NHS Scotland has failed to meet its A&E waiting times target for the seventh month in a row.

The health service is tasked by the Scottish Government with making sure no more than 5% of patients wait longer than four hours to be admitted, transferred or discharged from A&E departments.

On average over the past 12 months, 5.9 % of patients waited more than four hours.

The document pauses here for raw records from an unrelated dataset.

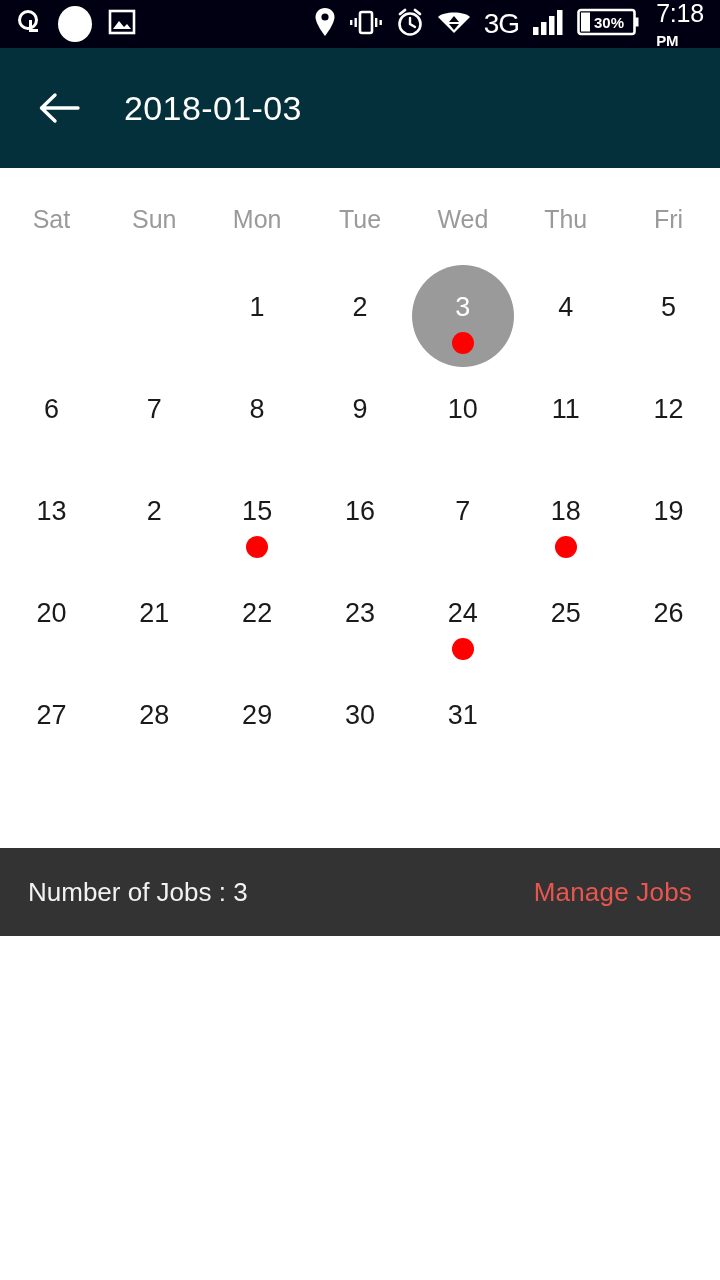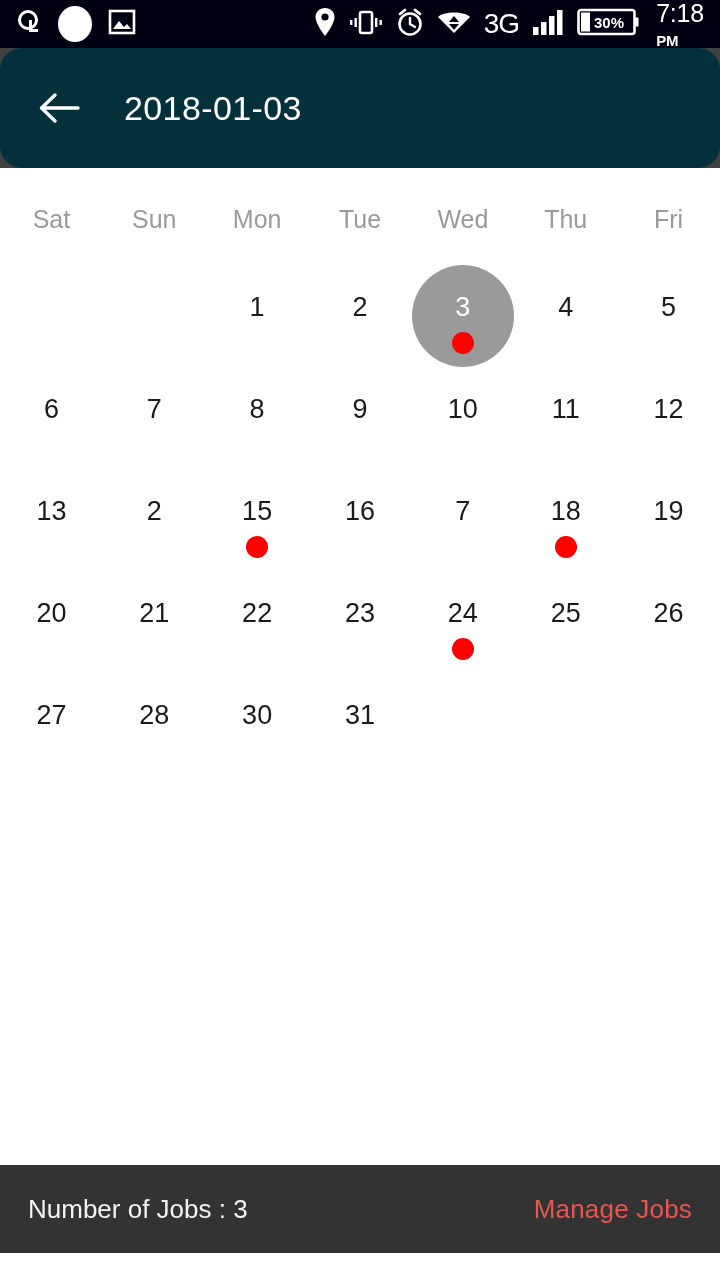--- a/index.html
+++ b/index.html
@@ -9,7 +9,7 @@
     font-family:"Liberation Sans", sans-serif;
     overflow:hidden;
   }
-  .screen { position:relative; width:720px; height:1253px; background:#404040; }
+  .screen { position:relative; width:720px; height:936px; background:#fef9c3; }
 
   
   .statusbar{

In February, NHS Scotland again failed to meet the 5% target with 7.5% of patients waiting longer than the four-hour limit.

A total of 1111 patients had to wait eight hours to be seen, double the government's target.

During February, 118,803 people attended A&E departments in Scotland.

A Scottish Government spokesperson said: "It's welcome that A&E performance has improved again this week thanks to the efforts of NHS staff, and that we have seen an improvement in the monthly times too.

"For at least 23 consecutive months, Scotland's core A&Es have been the best performing in the UK, over 13 percentage points better than England on the latest comparable statistics - that's the largest gap in the six and half years of data which has been available".

Scottish Labour's health spokesman Anas Sarwar said: "This is the seventh month in a row that the SNP government has missed its A&E target. Staff are not getting the support they need to deliver the care Scots deserve.

"SNP ministers are too busy running a campaign for a divisive second independence referendum when they should be focused on running our NHS."

A spokesman for the Scottish Greens said: "Evidently there has been a small improvement, compared to last month, but once again waiting time targets have been missed.

"We need to see a greater effort in recruitment and retention of staff, not just in A&E but in our GP surgeries and in social care to minimise the need to visit and stay in hospital where possible."